The litany of abusive prosecutorial tactics could fill a volume. A "win-at-all-costs" mentality dominates federal prosecutors and drug agents involved in these cases. After a Miami Beach doctor was acquitted of 141 counts of illegally prescribing pain medication in March 2009, federal district court Judge Alan Gold rebuked the prosecution for introducing government informants--former patients of the doctor who were cooperating to avoid their own prosecution--as impartial witnesses at trial.

Improprieties galore marked the prosecution of Dr. Hurwitz. Before his trial in federal court in Virginia in 2004, the DEA published a "Frequently Asked Questions" (FAQ) pamphlet for prescription pain medications. In a remarkable admission, the DEA wrote that confusion over dependence and addiction "can lead to inappropriate targeting of practitioners and patients for investigation and prosecution." Yet on the eve trial, the DEA, realizing that Hurwitz could rely on this government-published pamphlet to defend his treatment methods, withdrew the FAQ from its Web site. Winning the case proved more important than facilitating sound medical practice. Hurwitz was convicted.

In Kansas, it appears that zealous prosecutors are targeting not only the doctors, but also their public advocates.

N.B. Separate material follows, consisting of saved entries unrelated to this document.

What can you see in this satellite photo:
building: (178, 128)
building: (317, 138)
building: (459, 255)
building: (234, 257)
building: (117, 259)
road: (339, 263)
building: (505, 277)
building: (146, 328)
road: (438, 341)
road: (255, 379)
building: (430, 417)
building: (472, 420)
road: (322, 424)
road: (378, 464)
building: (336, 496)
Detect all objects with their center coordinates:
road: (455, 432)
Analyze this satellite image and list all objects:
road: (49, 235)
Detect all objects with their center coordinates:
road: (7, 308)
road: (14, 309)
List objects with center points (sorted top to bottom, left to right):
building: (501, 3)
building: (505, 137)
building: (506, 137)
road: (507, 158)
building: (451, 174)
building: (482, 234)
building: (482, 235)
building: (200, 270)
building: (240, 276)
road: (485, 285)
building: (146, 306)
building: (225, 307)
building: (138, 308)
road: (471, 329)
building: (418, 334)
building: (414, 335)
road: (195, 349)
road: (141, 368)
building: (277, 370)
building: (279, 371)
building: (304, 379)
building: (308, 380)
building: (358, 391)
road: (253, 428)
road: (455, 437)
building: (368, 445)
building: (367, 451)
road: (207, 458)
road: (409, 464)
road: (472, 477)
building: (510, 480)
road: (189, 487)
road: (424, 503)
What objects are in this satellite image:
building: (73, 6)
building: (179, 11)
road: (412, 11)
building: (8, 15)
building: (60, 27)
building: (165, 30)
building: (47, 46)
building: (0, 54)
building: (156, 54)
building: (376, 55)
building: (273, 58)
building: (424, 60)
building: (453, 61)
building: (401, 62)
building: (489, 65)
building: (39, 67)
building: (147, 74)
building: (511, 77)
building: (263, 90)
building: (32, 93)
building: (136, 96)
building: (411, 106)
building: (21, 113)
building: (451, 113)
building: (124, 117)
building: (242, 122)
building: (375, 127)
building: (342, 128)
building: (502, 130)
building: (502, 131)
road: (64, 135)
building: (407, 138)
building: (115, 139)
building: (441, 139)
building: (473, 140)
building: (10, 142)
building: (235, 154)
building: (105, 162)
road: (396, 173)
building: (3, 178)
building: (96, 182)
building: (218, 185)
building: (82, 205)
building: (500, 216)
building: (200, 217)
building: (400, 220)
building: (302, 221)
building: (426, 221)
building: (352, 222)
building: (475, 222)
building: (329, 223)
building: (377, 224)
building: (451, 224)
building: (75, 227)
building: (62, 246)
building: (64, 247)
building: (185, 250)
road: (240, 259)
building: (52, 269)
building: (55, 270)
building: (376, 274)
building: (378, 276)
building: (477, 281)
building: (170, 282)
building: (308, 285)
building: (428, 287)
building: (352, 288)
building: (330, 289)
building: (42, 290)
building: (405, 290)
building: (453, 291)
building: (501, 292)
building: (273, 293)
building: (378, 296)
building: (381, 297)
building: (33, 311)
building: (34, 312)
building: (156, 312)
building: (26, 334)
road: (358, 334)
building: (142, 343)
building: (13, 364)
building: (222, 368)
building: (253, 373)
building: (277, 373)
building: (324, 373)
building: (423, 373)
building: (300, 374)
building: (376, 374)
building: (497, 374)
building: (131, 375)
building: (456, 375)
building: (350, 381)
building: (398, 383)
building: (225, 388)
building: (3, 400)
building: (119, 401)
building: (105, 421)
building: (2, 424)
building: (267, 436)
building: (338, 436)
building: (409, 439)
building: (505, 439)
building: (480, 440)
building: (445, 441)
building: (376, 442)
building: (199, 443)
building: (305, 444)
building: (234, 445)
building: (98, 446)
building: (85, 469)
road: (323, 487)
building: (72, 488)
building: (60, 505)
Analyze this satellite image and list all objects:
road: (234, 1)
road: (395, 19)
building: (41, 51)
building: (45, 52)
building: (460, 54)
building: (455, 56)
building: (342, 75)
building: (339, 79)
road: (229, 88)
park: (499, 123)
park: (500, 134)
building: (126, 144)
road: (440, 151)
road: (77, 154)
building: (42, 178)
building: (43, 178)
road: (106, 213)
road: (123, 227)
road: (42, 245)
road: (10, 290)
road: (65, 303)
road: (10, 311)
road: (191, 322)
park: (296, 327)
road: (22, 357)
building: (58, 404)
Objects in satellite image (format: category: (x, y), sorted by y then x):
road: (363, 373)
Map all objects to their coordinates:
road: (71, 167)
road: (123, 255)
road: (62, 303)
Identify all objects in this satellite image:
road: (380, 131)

When Reynolds wrote op-eds in local newspapers and granted interviews to other media outlets, Assistant U.S. Attorney Tanya Treadway attempted to impose a gag order on her public advocacy. The district judge correctly denied this extraordinary request.

Undeterred, Treadway filed on March 27 a subpoena demanding a broad range of documents and records, obviously hoping to deter the peripatetic pain relief advocate, or even target her for a criminal trial of her own. Just what was Reynolds' suspected criminal activity?

"Obstruction of justice" is the subpoena's listed offense being investigated, but some of the requested records could, in no possible way, prove such a crime. The prosecutor has demanded copies of an ominous-sounding "movie," which, in reality, is a PRN-produced documentary showing the plight of pain physicians. Also requested were records relating to a billboard Reynolds paid to have erected over a busy Wichita highway. It read: "Dr. Schneider never killed anyone." Suddenly, a rather ordinary exercise in free speech and political activism became evidence of an obstruction of justice.

On Sept. 3, a federal judge will decide whether to enforce this subpoena, which Reynolds' lawyers have sought to invalidate on free speech and other grounds. The citizen's liberty to loudly and publicly oppose the drug warriors' long-running reign of terror on the medical profession and its patients should not be in question. Rather, the question should be how the federal government has managed to accumulate the power to punish doctors who, in good faith, are attempting to alleviate excruciating pain in their patients.
My guess is Siobhan Reynolds' campaign was starting to yield results and the cockroaches are trying to turn off the lights. I really do not understand the thinking of someone who will sentence even one person to unnecessary pain in the pursuit of a paycheck. That kind of evil needs some end-of-rope counseling.